Boston Children's Hospital recognizes the improvement of pain management as a high priority aspect of patient care.

  • Timely and effective pain management is important emotionally, ethically (i.e. to decrease suffering) and, physically (i.e. to improve sleep, healing, respiratory function). Unfortunately, pain is not always easily managed.
  • Pain is a complex, dynamic experience influenced by many factors (including the pain stimulus, medical condition, genetics, past experiences, learned expressions, physical activity, developmental level, anxiety and stress).
  • Analgesics, especially opioids, have side effects that may limit use in patients with certain risk factors (i.e. age <6 months, obesity, respiratory compromise). Even patients without risk factors can experience serious side effects with increasing doses of opioids. Therefore, careful consideration of the mechanism of pain and the risks and benefits of analgesics is required.
  • The first step in pain management is assessment. Pain assessment is an iterative process that utilizes various observations and methodologies to approximate a person’s experience of pain (including self-reported pain intensity; behavioral measurements of intensity, vital signs, response to analgesics and other interventions and the above mentioned factors).

Pain Graph

All documented pain scores are extracted from the electronic medical record to show pain prevalence as percentages of:

  • no pain (0) 
  • mild (1-3) pain 
  • moderate (4-6) pain 
  • severe (7-10) pain scores

Safe Opioid Prescribing

Opioid analgesics have clear benefits for patients with severe pain due to cancer, sickle cell disease, surgery and critical illness. However, opioids generate risks and adverse symptoms for hospitalized children, as well as a major public health concern due to increasing frequency of deaths due to addiction and overdose. Members of our program have led hospital-wide efforts to make opioid prescribing safer for inpatients and outpatients. This effort has included:

a. Development of updated hospital-wide policies on chronic opioid prescribing

b. Electronic tracking of all opioid prescriptions to identify patterns associated with multiple prescriptions and potential concerns

c. System-wide process to eliminate codeine prescribing

d. Innovative unit dose formulations to reduce medication errors and

e. Pathways for procedure specific prescribing to foster appropriate numbers of doses prescribed for outpatients.

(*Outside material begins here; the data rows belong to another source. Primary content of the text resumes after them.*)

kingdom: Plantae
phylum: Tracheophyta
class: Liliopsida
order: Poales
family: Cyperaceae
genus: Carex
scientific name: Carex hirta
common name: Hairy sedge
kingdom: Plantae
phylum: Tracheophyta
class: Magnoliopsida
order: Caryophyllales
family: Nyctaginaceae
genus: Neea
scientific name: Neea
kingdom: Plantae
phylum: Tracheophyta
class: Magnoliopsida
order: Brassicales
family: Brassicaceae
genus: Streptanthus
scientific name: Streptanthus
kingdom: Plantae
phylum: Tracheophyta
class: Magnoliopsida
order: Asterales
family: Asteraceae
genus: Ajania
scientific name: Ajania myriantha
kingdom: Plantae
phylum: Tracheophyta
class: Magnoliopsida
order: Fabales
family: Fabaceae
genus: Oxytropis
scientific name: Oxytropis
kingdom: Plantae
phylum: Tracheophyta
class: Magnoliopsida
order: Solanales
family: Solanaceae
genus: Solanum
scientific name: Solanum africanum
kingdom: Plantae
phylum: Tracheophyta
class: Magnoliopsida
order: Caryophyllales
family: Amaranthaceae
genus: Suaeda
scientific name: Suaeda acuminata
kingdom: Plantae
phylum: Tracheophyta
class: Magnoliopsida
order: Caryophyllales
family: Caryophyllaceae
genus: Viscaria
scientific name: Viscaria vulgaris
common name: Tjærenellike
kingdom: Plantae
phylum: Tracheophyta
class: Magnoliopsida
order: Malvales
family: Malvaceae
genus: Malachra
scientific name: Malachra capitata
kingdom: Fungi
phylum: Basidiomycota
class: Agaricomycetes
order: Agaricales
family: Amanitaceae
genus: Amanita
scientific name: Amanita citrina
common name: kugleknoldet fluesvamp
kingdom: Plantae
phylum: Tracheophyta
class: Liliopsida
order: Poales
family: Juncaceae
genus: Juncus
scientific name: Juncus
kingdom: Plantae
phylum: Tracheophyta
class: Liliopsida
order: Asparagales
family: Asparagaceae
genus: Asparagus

f. Following a multicenter trial for protocol-driven sedation and analgesia for children undergoing mechanical ventilation during intensive care (Curley et al JAMA 2015), a hospital wide process led to practice changes around weaning of infants and children from opioids and benzodiazepines. Accelerated weaning has been shown to be safe and well tolerated. Interim review indicates that this protocol has been associated with shorter duration of exposure to opioids and sedatives, with resultant reductions in hospital stay and costs.